**AUSGANGSTEXT:**
Handel im Wandel – ein Blick in die Glaskugel

von Matthias Hilbert

Als eine Bekannte vor einigen Jahren aus ihrem Südkorea-Urlaub zurückkehrte, war ihr Glaube an die Fortschrittlichkeit des hiesigen Lebensmittelhandels dezent erschüttert. Sie berichtete von U-Bahnstationen, auf deren Wänden ganze Supermarkt-Sortimente abgebildet waren, in denen man per Smartphone und QR-Code einkaufen konnte und die Waren dann umgehend an die angegebene Heimadresse geliefert wurden. Eingeführt wurde dieses „Virtual Shopping“ vom britischen Handelsriesen Tesco, der es nach dem erfolgreichen Launch in Korea nach und nach in weitere Länder exportierte. Da wir Deutschen hinsichtlich der Adaption solcher Innovationen etwas reservierter sind, wird es wohl noch etwas dauern, bis auch hier Legionen von Pendlern ihre täglichen Einkäufe auf diese Weise erledigen – aber der Wandel nicht nur im Lebensmittelhandel wird sich auch in good old Germany nicht aufhalten lassen.

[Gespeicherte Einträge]

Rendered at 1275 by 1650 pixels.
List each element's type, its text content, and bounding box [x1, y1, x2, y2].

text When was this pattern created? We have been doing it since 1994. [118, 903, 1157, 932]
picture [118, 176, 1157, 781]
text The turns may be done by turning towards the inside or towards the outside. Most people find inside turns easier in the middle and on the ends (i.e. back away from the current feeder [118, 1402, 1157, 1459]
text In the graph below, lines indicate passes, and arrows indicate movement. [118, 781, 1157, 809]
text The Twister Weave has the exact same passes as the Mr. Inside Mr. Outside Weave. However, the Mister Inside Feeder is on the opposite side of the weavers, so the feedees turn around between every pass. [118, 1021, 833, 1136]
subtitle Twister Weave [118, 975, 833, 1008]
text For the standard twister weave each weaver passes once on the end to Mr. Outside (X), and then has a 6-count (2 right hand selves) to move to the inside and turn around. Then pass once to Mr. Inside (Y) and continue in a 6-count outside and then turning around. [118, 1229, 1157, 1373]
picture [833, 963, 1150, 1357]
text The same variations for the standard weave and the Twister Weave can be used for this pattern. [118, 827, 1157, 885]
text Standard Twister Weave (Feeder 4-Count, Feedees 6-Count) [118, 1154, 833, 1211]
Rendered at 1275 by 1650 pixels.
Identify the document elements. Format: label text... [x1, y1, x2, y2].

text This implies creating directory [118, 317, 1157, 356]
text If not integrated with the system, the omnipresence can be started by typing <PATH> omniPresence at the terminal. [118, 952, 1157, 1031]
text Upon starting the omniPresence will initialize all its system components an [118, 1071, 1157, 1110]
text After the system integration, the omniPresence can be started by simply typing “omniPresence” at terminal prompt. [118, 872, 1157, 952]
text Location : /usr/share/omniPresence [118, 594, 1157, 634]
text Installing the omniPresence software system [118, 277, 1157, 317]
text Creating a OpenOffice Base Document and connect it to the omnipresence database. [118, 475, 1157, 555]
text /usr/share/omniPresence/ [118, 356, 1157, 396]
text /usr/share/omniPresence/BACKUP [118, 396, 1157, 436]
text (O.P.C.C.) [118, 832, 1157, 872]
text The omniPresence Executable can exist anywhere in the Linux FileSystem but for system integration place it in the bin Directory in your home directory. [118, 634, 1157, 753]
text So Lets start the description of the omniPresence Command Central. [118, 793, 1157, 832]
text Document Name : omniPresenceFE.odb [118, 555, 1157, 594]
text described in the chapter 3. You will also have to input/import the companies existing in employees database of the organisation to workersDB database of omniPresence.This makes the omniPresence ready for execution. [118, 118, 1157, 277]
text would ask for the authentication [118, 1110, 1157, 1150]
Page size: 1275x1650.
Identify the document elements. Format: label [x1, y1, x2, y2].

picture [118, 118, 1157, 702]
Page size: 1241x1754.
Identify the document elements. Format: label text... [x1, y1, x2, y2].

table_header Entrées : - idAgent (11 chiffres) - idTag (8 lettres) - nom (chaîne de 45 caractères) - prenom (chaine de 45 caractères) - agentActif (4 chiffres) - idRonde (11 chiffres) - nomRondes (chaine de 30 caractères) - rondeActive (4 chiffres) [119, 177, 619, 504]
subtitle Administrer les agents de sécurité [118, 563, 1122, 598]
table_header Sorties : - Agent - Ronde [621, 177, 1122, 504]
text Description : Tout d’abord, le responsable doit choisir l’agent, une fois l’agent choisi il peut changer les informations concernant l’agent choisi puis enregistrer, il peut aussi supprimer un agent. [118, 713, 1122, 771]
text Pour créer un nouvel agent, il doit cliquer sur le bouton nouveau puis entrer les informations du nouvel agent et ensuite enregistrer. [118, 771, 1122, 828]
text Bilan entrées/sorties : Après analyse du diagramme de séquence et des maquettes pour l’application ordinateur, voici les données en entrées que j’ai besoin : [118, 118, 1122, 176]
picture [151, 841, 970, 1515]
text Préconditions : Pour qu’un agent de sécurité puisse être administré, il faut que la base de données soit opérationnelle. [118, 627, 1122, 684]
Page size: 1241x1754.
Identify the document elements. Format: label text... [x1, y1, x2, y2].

**AUFGABEN UND ÜBUNGEN:**
a: Geben Sie den Ausgangstext von „Als eine Bekannte“ bis „nicht aufhalten lassen.“ erneut wieder und benennen Sie dabei „Smartphone“ in „Mobiltelefon“ um.
b: Prüfen Sie, ob die folgenden Aussagen mit dem Ausgangstext übereinstimmen: (i) Das „Virtual Shopping“ wurde von einem britischen Handelsunternehmen eingeführt. (ii) Die Bekannte kehrte aus einem Japan-Urlaub zurück. (iii) Die Waren mussten in den U-Bahnstationen abgeholt werden.

**LÖSUNGEN:**
a:
Als eine Bekannte vor einigen Jahren aus ihrem Südkorea-Urlaub zurückkehrte, war ihr Glaube an die Fortschrittlichkeit des hiesigen Lebensmittelhandels dezent erschüttert. Sie berichtete von U-Bahnstationen, auf deren Wänden ganze Supermarkt-Sortimente abgebildet waren, in denen man per Mobiltelefon und QR-Code einkaufen konnte und die Waren dann umgehend an die angegebene Heimadresse geliefert wurden. Eingeführt wurde dieses „Virtual Shopping“ vom britischen Handelsriesen Tesco, der es nach dem erfolgreichen Launch in Korea nach und nach in weitere Länder exportierte. Da wir Deutschen hinsichtlich der Adaption solcher Innovationen etwas reservierter sind, wird es wohl noch etwas dauern, bis auch hier Legionen von Pendlern ihre täglichen Einkäufe auf diese Weise erledigen – aber der Wandel nicht nur im Lebensmittelhandel wird sich auch in good old Germany nicht aufhalten lassen.

b:
(i) Ja: „vom britischen Handelsriesen Tesco“
(ii) Nein: „aus ihrem Südkorea-Urlaub zurückkehrte“
(iii) Nein: „die Waren dann umgehend an die angegebene Heimadresse geliefert wurden“